Start of Given text

It is also written such that if you, your affiliates, or related companies:
* sue anyone over anything EV patent related, or have a stake in someone who does,
* if you ever challenged, or had stake in a challenge to any patent Tesla currently holds, or buys in the future,
* or if you marketed or sold anything that imitates the design or appearance of a Tesla product, or provided any material assistance to someone else who did.
then you are forever excluded from the pledge.
Tesla summaries this as:
What this pledge means is that as long as someone uses our patents for electric vehicles and doesn’t do bad things, such as knocking off our products or using our patents and then suing us for intellectual property infringement, they should have no fear of Tesla asserting its patents against them.
but the actual legal definition goes way above "such as knocking off our products or using our patents and then suing us for intellectual property infringement".
It also has no time bounding, so that patent spat from the 1900s that Ford had probably counts.
Yes, I remember the wording being overly vague. But at the time Tesla was pushing it, they were pretty desperate for $$. I bet if someone had really helped build the supercharger network, they'd have been amenable to changes.
Looking at the way things played out, its obvious that they wouldn't faced competitive pressure due to this.
For the same reasons, the existing industry didn't bother. It was a long time before Ford took EVs seriously.
The CCS-1 connector is designed by committee and objectively worse than NACS. NACS is smaller (cheaper to make and less heavy to use), require smaller wires, can support higher wattage. Also, the significant majority of EVs in North America already have NACS and the significant majority of chargers also has NACS. Superchargers are slowly rolling out Magic Dock so that CCS-1 EVs can use Superchargers. I get the hate on Tesla (or more specifically Elon), but NACS is simply better for everyone.
The MCS (Megawatt Charging System) is also designed by a committee and has been adopted by Tesla for the Tesla Semi, so I don't see how this is even a relevant argument. NACS does only support single phase charging, while CCS2 can do 3-phase charging.

End of Given text

## [Stated goal 1]
Revise the Tesla patent discussion by reproducing it from the words "but the actual" through "took EVs seriously.", replacing "Ford" with "General Motors" throughout.
## [Stated goal 2]
According to the Tesla patent discussion, which charging system designed by a committee has Tesla adopted for the Tesla Semi?
The lines that come next are drawn from a separate source.

Start of Raw data

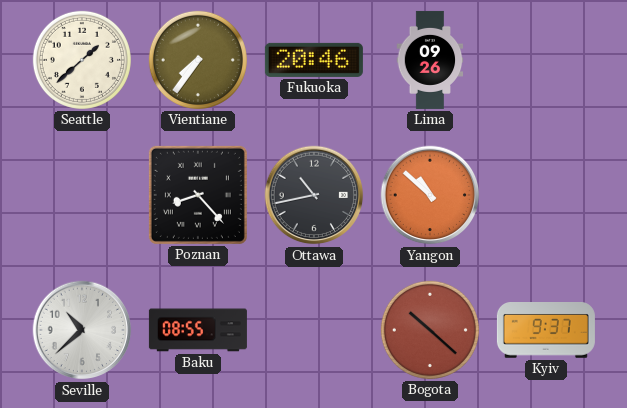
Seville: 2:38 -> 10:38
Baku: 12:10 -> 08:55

End of Raw data
Start of Raw data

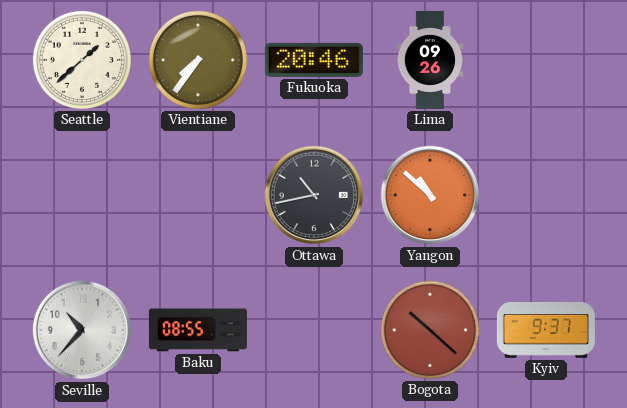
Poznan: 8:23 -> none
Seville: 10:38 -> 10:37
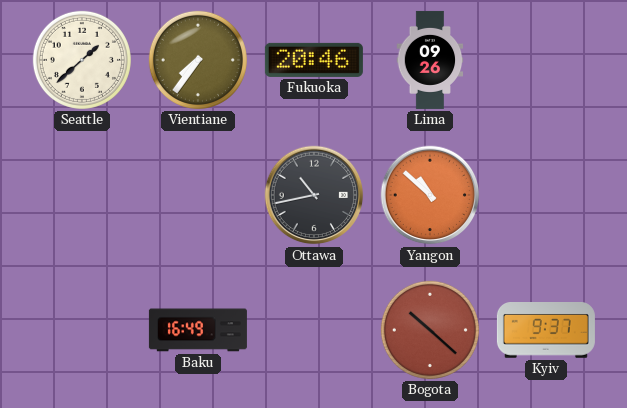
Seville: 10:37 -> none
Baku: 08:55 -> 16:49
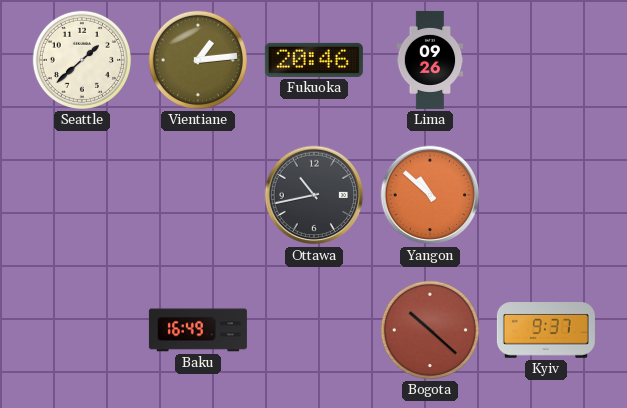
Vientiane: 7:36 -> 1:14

End of Raw data

## [Complete output 1]
but the actual legal definition goes way above "such as knocking off our products or using our patents and then suing us for intellectual property infringement".
It also has no time bounding, so that patent spat from the 1900s that General Motors had probably counts.
Yes, I remember the wording being overly vague. But at the time Tesla was pushing it, they were pretty desperate for $$. I bet if someone had really helped build the supercharger network, they'd have been amenable to changes.
Looking at the way things played out, its obvious that they wouldn't faced competitive pressure due to this.
For the same reasons, the existing industry didn't bother. It was a long time before General Motors took EVs seriously.

## [Complete output 2]
The MCS (Megawatt Charging System).